Despite assertions before the move that our Virgin Media services would be installed within a few days of our landing in Folkestone, we will have had to wait three weeks before we have an operational landline, broadband or TV in the apartment. Consequently, we have not seen a single minute of the Olympics or the start of the Premier League season – oh, and I must not forget the soaps (my wife instructed me to include that).
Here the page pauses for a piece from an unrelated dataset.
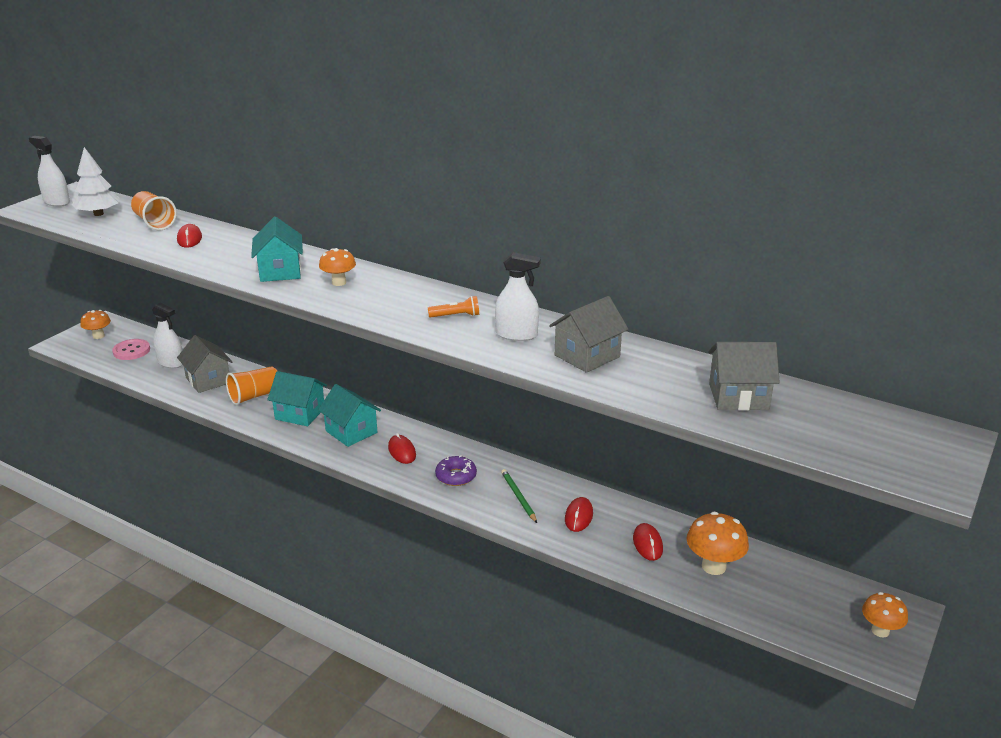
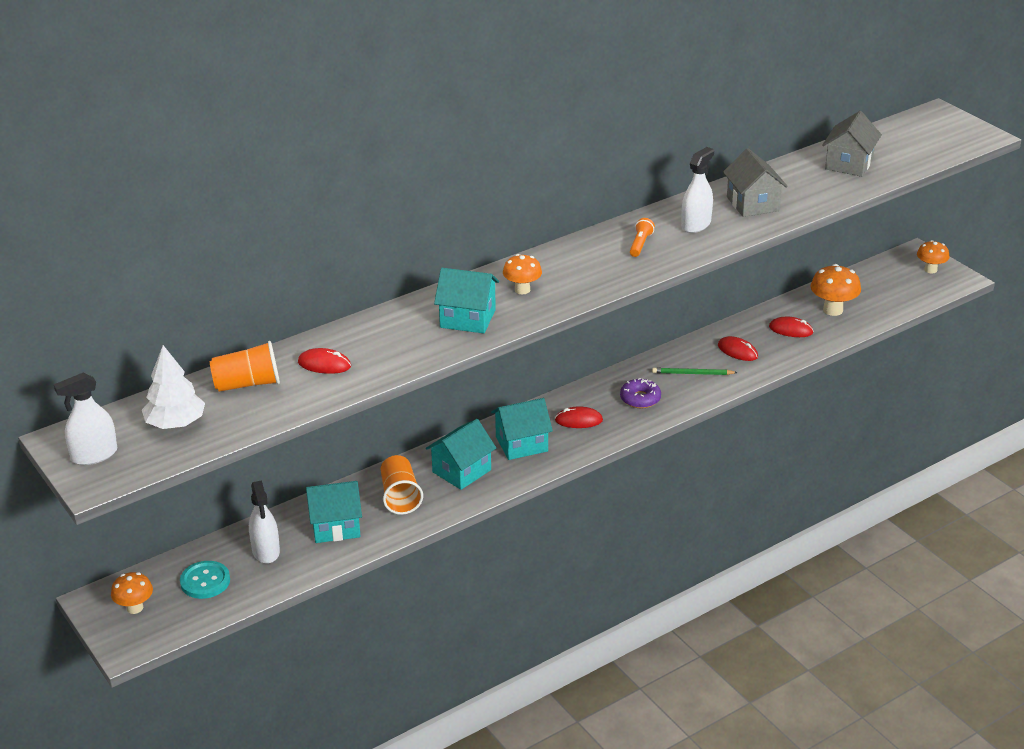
camera: 65 degrees left, 5 degrees up
pink button [112,339,150,360] -> turquoise button [180,561,230,599]
white spray bottle [152,303,183,368] -> white spray bottle turned 105 degrees clockwise [249,480,280,564]
grey house [177,335,233,393] -> turquoise house [306,481,362,543]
That said, we have caught up with a lot of movies and television series on DVD that we have not seen for years, or, in some cases, not even taken the outer sleeve off!

Telephone access is not a problem as we have mobile phones, but obtaining meaningful Wifi access (other than on said devices) has necessitated expensive daily trips to the coffee shops of Folkestone (I’m on my second flat white of the morning in Costa Coffee as I write this).

I would not wish any of the above to give you the impression that we are regretting the decision to move.

Far from it.

The glorious skies, near constant sunshine (so far), even the noisy but necessary birdlife have all been a joy, and Bob’s and Chummy’s at the harbour, Rocksalt, Copper and Spices, Django’s, the Lighthouse Champagne Bar at the end of the Harbour Arm, the GrandSteep Street coffee house and others have all benefited from our custom over the past fortnight.

A significant added and unexpected bonus has been my wife’s transfer from Chatham to Folkestone, converting a round trip drive of more than two hours into a ten minute walk to her new office.

We had planned to head out west in late September for a few weeks. This was diluted to a week in Italy as the exchange rate plummeted following the EU referendum (I refuse to use THAT word). Now, we have decided to stay at “home” and acclimatise ourselves to our new surroundings. After all, there is a sense that we are still on holiday and staying in somebody else’s apartment, but I’m sure that will recede as autumn and winter approach (or will it?).

But when I can gaze upon views like those below every day I feel blessed, and any temporary and trivial hardships, before, during and after the move, simply fade away (unlike love).